**TASK DETAILS:** Take the line containing "format provides a" and every line after it to the end of the records, and copy them exactly, excluding pictures.

Start of RECORDS FOR THIS EXERCISE

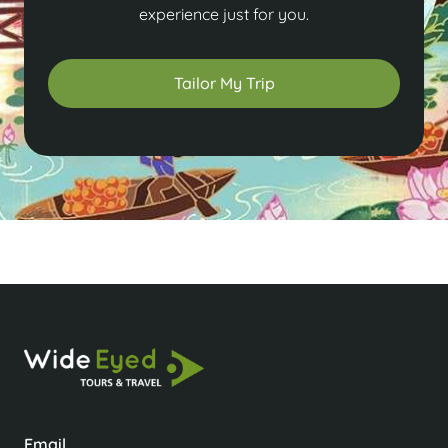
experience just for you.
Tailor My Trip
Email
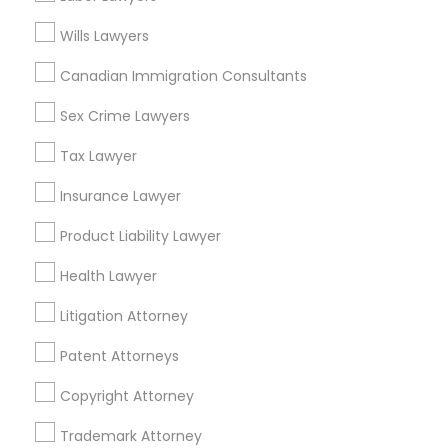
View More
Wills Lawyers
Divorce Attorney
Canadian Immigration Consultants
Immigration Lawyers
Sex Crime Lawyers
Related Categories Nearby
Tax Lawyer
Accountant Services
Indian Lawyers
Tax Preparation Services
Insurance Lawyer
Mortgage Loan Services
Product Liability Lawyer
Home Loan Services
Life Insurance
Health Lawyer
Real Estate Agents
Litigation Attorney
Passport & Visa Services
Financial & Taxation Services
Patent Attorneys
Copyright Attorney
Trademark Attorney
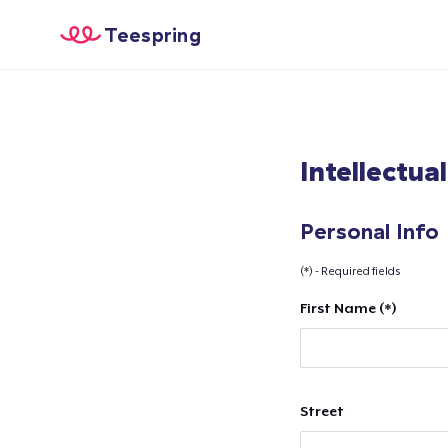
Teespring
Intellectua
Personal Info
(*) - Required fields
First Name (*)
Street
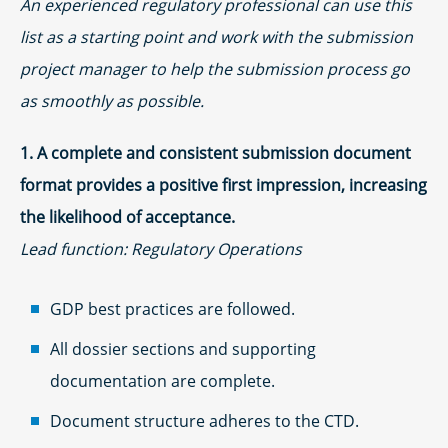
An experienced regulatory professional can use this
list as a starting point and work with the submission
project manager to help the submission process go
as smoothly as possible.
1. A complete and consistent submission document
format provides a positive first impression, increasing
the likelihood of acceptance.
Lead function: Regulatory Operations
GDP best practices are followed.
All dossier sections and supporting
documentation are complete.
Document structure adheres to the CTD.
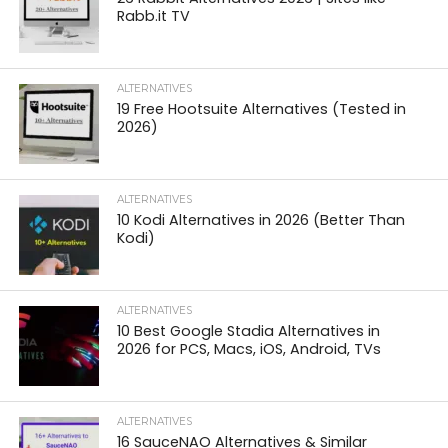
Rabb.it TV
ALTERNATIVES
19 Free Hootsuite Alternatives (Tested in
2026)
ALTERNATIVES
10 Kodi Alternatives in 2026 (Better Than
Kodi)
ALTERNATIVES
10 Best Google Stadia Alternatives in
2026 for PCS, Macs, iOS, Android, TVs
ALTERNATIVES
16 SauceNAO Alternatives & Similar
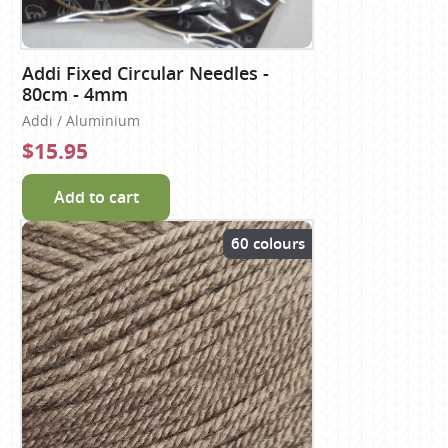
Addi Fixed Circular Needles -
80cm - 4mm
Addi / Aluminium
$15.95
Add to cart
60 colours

End of RECORDS FOR THIS EXERCISE

**SOLUTION FOR THIS PROBLEM:**
format provides a positive first impression, increasing
the likelihood of acceptance.
Lead function: Regulatory Operations
GDP best practices are followed.
All dossier sections and supporting
documentation are complete.
Document structure adheres to the CTD.
Rabb.it TV
ALTERNATIVES
19 Free Hootsuite Alternatives (Tested in
2026)
ALTERNATIVES
10 Kodi Alternatives in 2026 (Better Than
Kodi)
ALTERNATIVES
10 Best Google Stadia Alternatives in
2026 for PCS, Macs, iOS, Android, TVs
ALTERNATIVES
16 SauceNAO Alternatives & Similar
Addi Fixed Circular Needles -
80cm - 4mm
Addi / Aluminium
$15.95
Add to cart
60 colours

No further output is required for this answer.